**EXTRACTED TEXT**

The Little Terror of S’olivera in 1973

The Little Terror of S’olivera in 1973.

17-08-2020The Leatherworker

I t’s impossible not to do a double-take when glancing at Sarah Baggott’s neatly-logoed corporate polo shirt. Could the company really be established in 1750? Well, the answer is a resounding ‘yes’.

Sarah’s ancestors started out in the leather business in Deptford, southeast London, at the end of the 18th century. They’d even treat their own hides and, by all accounts, the smell emanating from the family tannery was quite hideous. Having left the Royal Navy after WW2, Sarah’s father, Douglas Baggott, did a leatherworking apprenticeship, hitching lifts on the back of flower carts to get to work. He learned how to make leather goods from scratch, everything from suitcases to fire buckets, and they’d get proudly shipped all over the world.

In 1970, three-year-old Sarah and her parents went on holiday to Majorca, where Dougie immediately spotted a business opportunity. Within a few months, they’d purchased three leather shops in Magalluf and made the Balearic island their home.

Sarah picks up the story: “My mother walked out on us when I was six years old, so I spent much of my childhood helping Dad out in the shops. Our third premises was supposed to be a storeroom but, one day, I secretly laid out a window display - a few belts, wallets, key rings and handbags, complete with price labels - and opened my own shop. It traded for about a month and a half in the school holidays. I earned the nickname ‘The Little Terror of S’olivera’ - the name of the shopping centre in which we operated.”

Sadly, Dougie was diagnosed with bowel cancer in 1977, and the duo returned to the UK where he could receive the best hospital treatment. A tough character, he didn’t let something like cancer get the better of him and, by 1979, they were back on the island.
“With the shops already sold to one of our handbag suppliers, my father took a different route second time around and started dockwalking. Armed with a tool bag and a roll of leather, he trod the Club de Mar quayside and offered a mobile leatherwork service, hand-stitching fender brackets, mooring line eyes, helm covers, boom crutches - you name it. Thanks to a combination of dogged determination and a bright ‘showbiz’ character, he was an instant hit. I helped out where I could.”

Unable to envisage a lucrative career path on a small island, Sarah moved back to the UK when she turned 16. She excelled in a number of office-based jobs, from bilingual PA to award-winning freelance translator, but never quite took her eye off the leatherwork.
“As the yachting sector took off, it became too much for one person, so I would spend long weekends by Dad’s side learning his trade. And, having inherited Dad’s gregarious personality, I loved being out and about, meeting people and making lasting business relationships - in fact, I still do.”

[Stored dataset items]
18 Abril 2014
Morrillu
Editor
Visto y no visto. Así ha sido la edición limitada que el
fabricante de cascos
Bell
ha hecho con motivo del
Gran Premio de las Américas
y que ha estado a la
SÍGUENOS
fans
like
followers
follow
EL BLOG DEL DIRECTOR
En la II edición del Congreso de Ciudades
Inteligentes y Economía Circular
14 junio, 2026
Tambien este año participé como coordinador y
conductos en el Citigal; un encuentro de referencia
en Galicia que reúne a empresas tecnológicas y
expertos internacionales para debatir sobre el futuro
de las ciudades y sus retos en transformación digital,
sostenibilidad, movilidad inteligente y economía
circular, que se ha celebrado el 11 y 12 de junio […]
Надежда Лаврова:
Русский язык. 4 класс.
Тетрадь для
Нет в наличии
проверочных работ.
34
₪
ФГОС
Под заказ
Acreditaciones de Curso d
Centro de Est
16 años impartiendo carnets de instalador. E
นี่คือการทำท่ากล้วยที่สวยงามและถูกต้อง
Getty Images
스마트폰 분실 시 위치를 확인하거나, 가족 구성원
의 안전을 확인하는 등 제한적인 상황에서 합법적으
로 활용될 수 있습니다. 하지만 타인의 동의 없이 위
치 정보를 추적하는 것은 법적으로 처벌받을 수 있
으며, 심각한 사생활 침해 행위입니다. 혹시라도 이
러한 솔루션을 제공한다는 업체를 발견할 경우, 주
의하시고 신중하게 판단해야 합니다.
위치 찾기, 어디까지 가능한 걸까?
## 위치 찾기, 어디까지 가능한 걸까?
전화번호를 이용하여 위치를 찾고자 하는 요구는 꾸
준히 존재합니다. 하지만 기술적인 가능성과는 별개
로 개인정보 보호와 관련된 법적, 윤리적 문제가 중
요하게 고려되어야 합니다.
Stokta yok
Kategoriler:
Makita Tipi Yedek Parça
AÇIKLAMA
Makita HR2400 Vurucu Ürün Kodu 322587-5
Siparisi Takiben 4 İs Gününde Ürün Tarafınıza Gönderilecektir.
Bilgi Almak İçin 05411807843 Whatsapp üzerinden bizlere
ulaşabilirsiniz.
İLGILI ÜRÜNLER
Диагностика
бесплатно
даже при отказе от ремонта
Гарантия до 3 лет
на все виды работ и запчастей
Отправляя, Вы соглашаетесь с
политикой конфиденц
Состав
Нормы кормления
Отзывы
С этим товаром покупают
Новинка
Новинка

**TASK PROMPT**
Pick up the article about Sarah Baggott and her family's leather business after its last sentence and carry on writing it.

**TASK OUTPUT**
Gradually, and intentionally, Sarah’s translation work slipped by the wayside and she gave leatherwork her full-time attention. Dad quietly retired at the ripe old age of 87, and Sarah now splits her time between the superyachts of Spain and a busy British retail show calendar where she sells her handcrafted belts, wallets and purses to an appreciative audience - or at least she did until COVID-19 reared its ugly head.

“For two weeks, when lockdown struck, everything stopped,” explains Sarah. “But, fortunately for me, I’d already collected a heap of work from the superyachts and could push on and complete it at my home workshop. As rules eased, I gained letters of authorisation from the boats and established a single meeting point outside STP shipyard where I could pick up and drop off work. The crew put items directly in my van, where they stayed quarantined for 48 hours, and then I’d work on them in my own time.

“The pandemic has forced some boats to reduce their crew and shrink budgets, but that’s in turn encouraged me to get my backside into gear and do some marketing. Like my father before me, I started dockwalking and handing out business cards. I put together an e-mailshot and made time to network with project managers and other superyacht service industries. It paid off. A three-day job would turn into a ten-day job as people found more and more stuff for me to do. I’ve even got work in August - unheard of in a normal Mediterranean season.

“My plan is to be like Dad, and continue leatherworking until my mind and body advise me not to. Yachting currently makes up about 85% of the business and, between us, Dad and I have worked on more than 400 boats - many of whom are repeat customers. All work is done by me, at home, with no machinery in sight. Pieces are hand-cut and hand-stitched - all from the finest made-to-last leather. I consider myself extremely lucky to live the happy life I do, and it’s an honour to continue the 270-year-old family business into the 21st century.”